Heart disease is the leading killer of women, responsible for one in every four female deaths, and this danger was highlighted by the tragic death of actress Carrie Fisher in late 2016. But almost two-thirds of women who die suddenly from heart disease had no previous symptoms.*
In a study of closed medical malpractice claims involving undiagnosed heart disease in women from 2011 to 2015, The Doctors Company found that in 70 percent of claims the patient died when her heart condition was not correctly diagnosed and 28 percent had heart muscle damage from myocardial infarction.
Failure to diagnose heart disease in women is often thought of as a problem in the emergency department (ED). However, the study found that in 28 percent of these cases, it was a primary care physician (PCP) who allegedly failed to diagnose the patient's heart disease. Cardiologists (28 percent) and emergency medicine physicians (13 percent) were also named in these claims.
Consider this case example:
A 47-year-old obese woman presented to her PCP complaining of a burning sensation in her chest after eating. The patient reported a similar episode the prior day after eating lunch as well as increased heartburn over the last few weeks.

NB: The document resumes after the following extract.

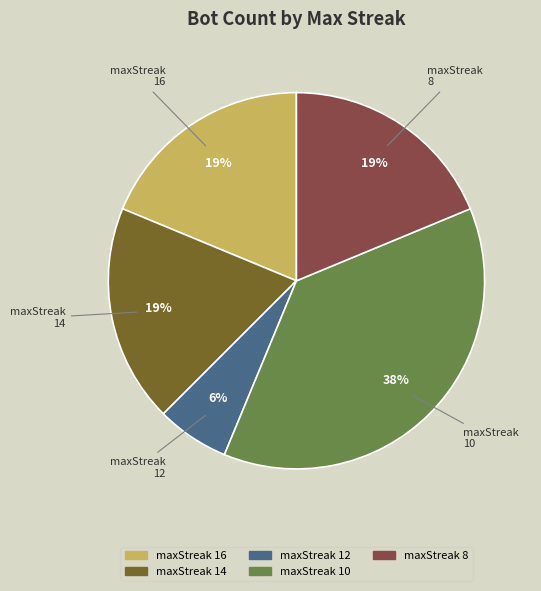

To the nearest percent, what portion does maxStreak 12 represent?

6%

A review of the medical record reflected elevated blood pressures over the past six months and an elevated cholesterol level of 237 (mg/dl). On the day of the exam, her blood pressure was 160/90. She smoked, drank alcohol socially, and was unaware of a family history of coronary artery disease. A heart exam revealed normal rate and rhythm. The physician noted that the patient appeared diaphoretic; however, she wasn't in acute distress and was pain-free throughout the examination. An ECG revealed a left bundle branch block. Prior ECGs were not available for comparison. Suspecting reflux esophagitis (heartburn), the PCP advised the patient to take an antacid and to return if the symptoms continued.

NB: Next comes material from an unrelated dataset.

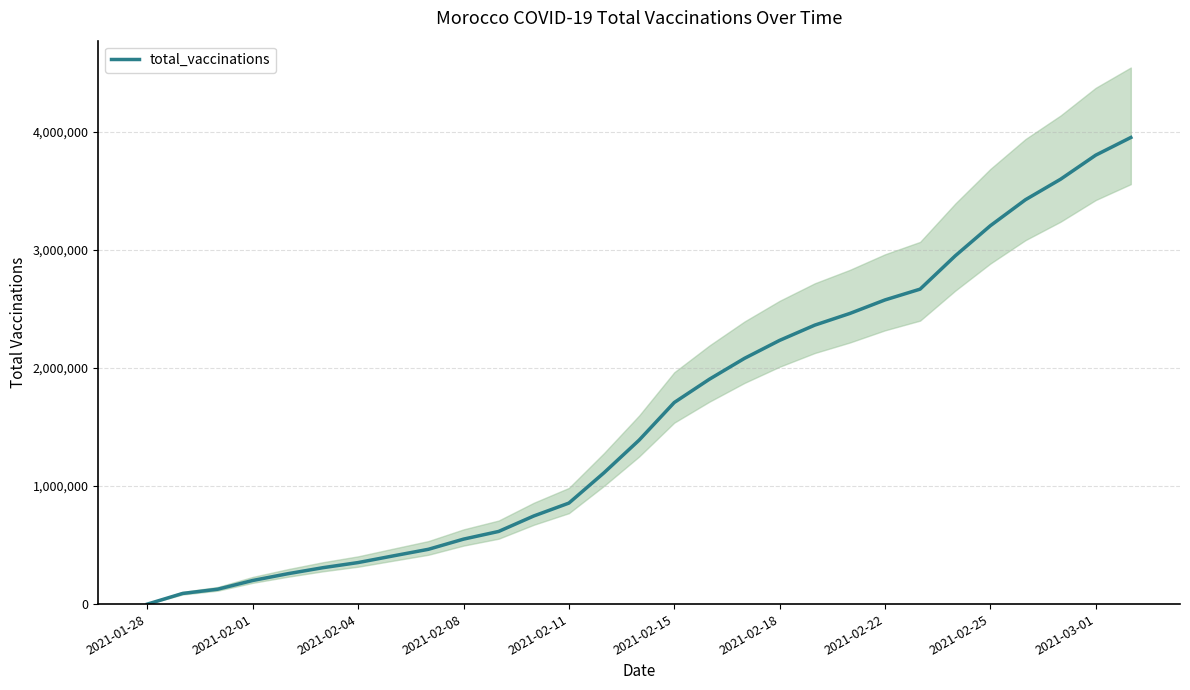

What is the difference between the maximum and second lowest values?

3861325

Two days later, the patient called her PCP's office stating that her chest burning sensation continued. The nurse advised her to continue taking the antacid and scheduled an office appointment for the following day. She also advised the patient to go to the ED if she developed chest pain.
That night, the woman awoke with chest pain, nausea, and vomiting. She was taken to the ED for emergent coronary angiography, but died shortly after arrival.
To help avoid such risks:
- Rule out myocardial infarction before arriving at a GI-related diagnosis such as gastric reflux as the cause of chest pain or discomfort.
- Consider cardiac risk factors such as obesity, smoking, hypertension, and hyperlipidemia.
- Offer patients same-day appointments when they complain of continued symptoms for which they were recently seen. If this is not possible, send them to the ED and document this in the medical record.
- Develop a written chest pain protocol, determining what the nurse should advise the patient and when the physician should be notified.
- Remember that differences in early signs and symptoms in women may make coronary heart disease more difficult to recognize.
- Thoroughly evaluate patients of all ages who present with atypical chest pain.